● PROBLEM DESCRIPTION
Transcribe exactly the lines below that begin at the line with "91, 174, 123]" and stop after the line with "<46,79,182,205> (left, top, right, bottom; pixels)", leaving out every picture.

● RECORD EXTRACTS
········
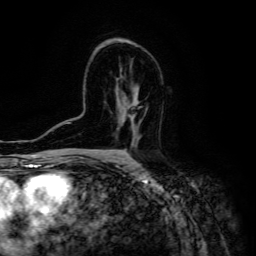
Breast MRI (dynamic contrast-enhanced), one axial slice; slice 85 of 134 in the series (ordered by position); cropped to one breast; dynamic contrast-enhanced series, time point 2 of 6 at this slice position (early post-contrast); 3 T; TE 4.7 ms, TR 8.9 ms; 256 × 256 image matrix, field of view 180 × 180 mm. Female patient.
Outlined on this slice (semi-automatic segmentation, software-assisted and operator-edited):
- enhancing-tissue mask used for the functional tumour volume (all voxels passing the contrast-enhancement thresholds inside the analysis volume; usually the tumour): bounding box <128,105,137,146> (left, top, right, bottom; pixels)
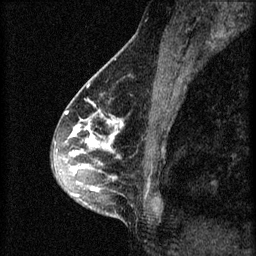
Breast MRI (dynamic contrast-enhanced), one sagittal slice. Slice 28 of 60 in the series (ordered by position). 3 images stored at this slice position (order not interpretable as contrast timing). 1.5 T. TE 4.2 ms, TR 8.2 ms. 256 × 256 image matrix, field of view 180 × 180 mm. Patient: female, 45 years.
Outlined on this slice (semi-automatically segmented with operator editing):
- analysis volume of interest (the breast-tissue region the enhancement analysis was run in; not a lesion): bounding box [x1, y1, x2, y2] px = [54, 104, 159, 217]
- tumour enhancement mask (voxels above the 70 % enhancement threshold inside the analysis volume of interest): [54, 110, 123, 197]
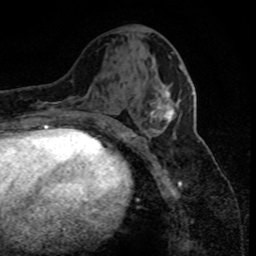
Breast MRI (dynamic contrast-enhanced), one axial slice. Cropped to one breast. Dynamic contrast-enhanced series, time point 2 of 8 at this slice position (early post-contrast). 1.5 T. TE 4.2 ms, TR 7.1 ms. 256 × 256 image matrix, field of view 150 × 150 mm. Female patient.
Annotated regions visible in this slice (semi-automatic segmentation, software-assisted and operator-edited):
- enhancing-tissue mask used for the functional tumour volume (all voxels passing the contrast-enhancement thresholds inside the analysis volume; usually the tumour): bounding box [x1, y1, x2, y2] px = [151, 91, 174, 123]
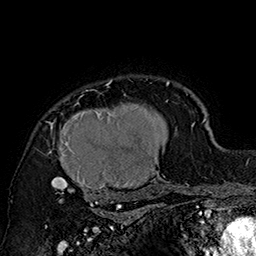
Breast MRI (dynamic contrast-enhanced), one axial slice. Slice 129 of 160 in the series (ordered by position). Cropped to one breast. Dynamic contrast-enhanced series, time point 2 of 7 at this slice position (early post-contrast). 1.5 T. TE 2.8 ms, TR 5.4 ms. 1 mm slice thickness. 256 × 256 image matrix. Female patient.
Structures marked on this image (semi-automatic segmentation, software-assisted and operator-edited):
- enhancing-tissue mask used for the functional tumour volume (all voxels passing the contrast-enhancement thresholds inside the analysis volume; usually the tumour): bounding box <46,79,182,205> (left, top, right, bottom; pixels)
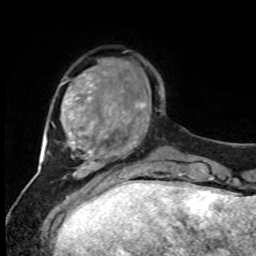
Breast MRI, one axial slice. Cropped to one breast. Dynamic contrast-enhanced series, time point 2 of 8 at this slice position (early post-contrast). 1.5 T. TE 4.2 ms, TR 7 ms. 2 mm slice thickness. 256 × 256 image matrix, field of view 170 × 170 mm. Female patient.
Annotated regions visible in this slice (semi-automatically segmented with operator editing):
- enhancing-tissue mask used for the functional tumour volume (all voxels passing the contrast-enhancement thresholds inside the analysis volume; usually the tumour): box from (x=126, y=101) to (x=147, y=147) px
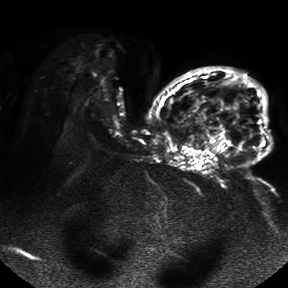
Breast MRI, one axial slice; slice 26 of 50 in the series (ordered by position); diffusion-weighted series; image 2 of 4 stored at this slice position (different b-values; order by instance number); 1.5 T; 4 mm slice thickness; 288 × 288 image matrix, field of view 390 × 390 mm. Female patient.
Structures marked on this image (expert manual segmentation):
- tumour on diffusion-weighted imaging: bounding box <218,96,247,146> (left, top, right, bottom; pixels)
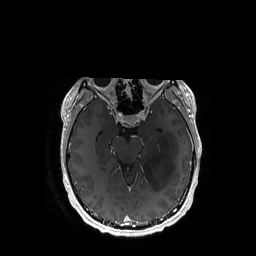
Brain MRI from a brain-tumour surgery series, one axial slice. Slice 106 of 192 in the series (ordered by position). T1-weighted post-contrast. 1 mm slice thickness. 256 × 256 image matrix. Case-level facts recorded for this patient, not image findings: histopathology: Astrocytoma; WHO grade: 3; IDH mutation: yes.
Structures marked on this image (expert manual segmentation):
- tumour: bounding box <142,131,178,192> (left, top, right, bottom; pixels)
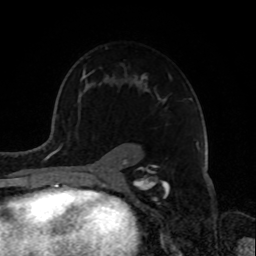
Breast MRI, one axial slice. Position 53 of 72 along the scan axis. Cropped to one breast. Dynamic contrast-enhanced series, time point 2 of 8 at this slice position (early post-contrast). 1.5 T. TE 4.2 ms, TR 7 ms. 2.2 mm slice thickness. 256 × 256 image matrix, field of view 175 × 175 mm. Female patient.
Outlined on this slice (semi-automatic segmentation, software-assisted and operator-edited):
- enhancing-tissue mask used for the functional tumour volume (all voxels passing the contrast-enhancement thresholds inside the analysis volume; usually the tumour): box from (x=82, y=70) to (x=167, y=181) px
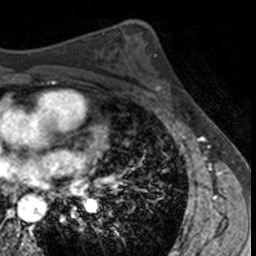
Breast MRI, one axial slice; position 82 of 160 along the scan axis; cropped to one breast; dynamic contrast-enhanced series, time point 2 of 7 at this slice position (early post-contrast); 3 T; TE 1.7 ms, TR 4 ms; 1 mm slice thickness; 256 × 256 image matrix, field of view 171 × 171 mm. Female patient.
Annotated regions visible in this slice (semi-automatic segmentation, software-assisted and operator-edited):
- enhancing-tissue mask used for the functional tumour volume (all voxels passing the contrast-enhancement thresholds inside the analysis volume; usually the tumour): bounding box [x1, y1, x2, y2] px = [149, 56, 172, 103]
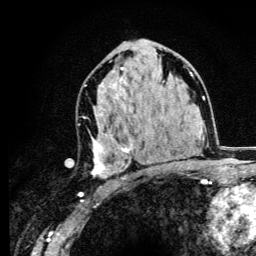
Breast MRI (dynamic contrast-enhanced), one axial slice. Position 66 of 134 along the scan axis. Cropped to one breast. Dynamic contrast-enhanced series, time point 2 of 6 at this slice position (early post-contrast). 3 T. TE 4.2 ms, TR 8.6 ms. 1.2 mm slice thickness. 256 × 256 image matrix, field of view 160 × 160 mm. Female patient.
Structures marked on this image (semi-automatic segmentation, software-assisted and operator-edited):
- enhancing-tissue mask used for the functional tumour volume (all voxels passing the contrast-enhancement thresholds inside the analysis volume; usually the tumour): bounding box (x1, y1, x2, y2) in pixels: (91, 67, 165, 178)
········
● RESPONSE BELOW
- enhancing-tissue mask used for the functional tumour volume (all voxels passing the contrast-enhancement thresholds inside the analysis volume; usually the tumour): bounding box [x1, y1, x2, y2] px = [151, 91, 174, 123]
Breast MRI (dynamic contrast-enhanced), one axial slice. Slice 129 of 160 in the series (ordered by position). Cropped to one breast. Dynamic contrast-enhanced series, time point 2 of 7 at this slice position (early post-contrast). 1.5 T. TE 2.8 ms, TR 5.4 ms. 1 mm slice thickness. 256 × 256 image matrix. Female patient.
Structures marked on this image (semi-automatic segmentation, software-assisted and operator-edited):
- enhancing-tissue mask used for the functional tumour volume (all voxels passing the contrast-enhancement thresholds inside the analysis volume; usually the tumour): bounding box <46,79,182,205> (left, top, right, bottom; pixels)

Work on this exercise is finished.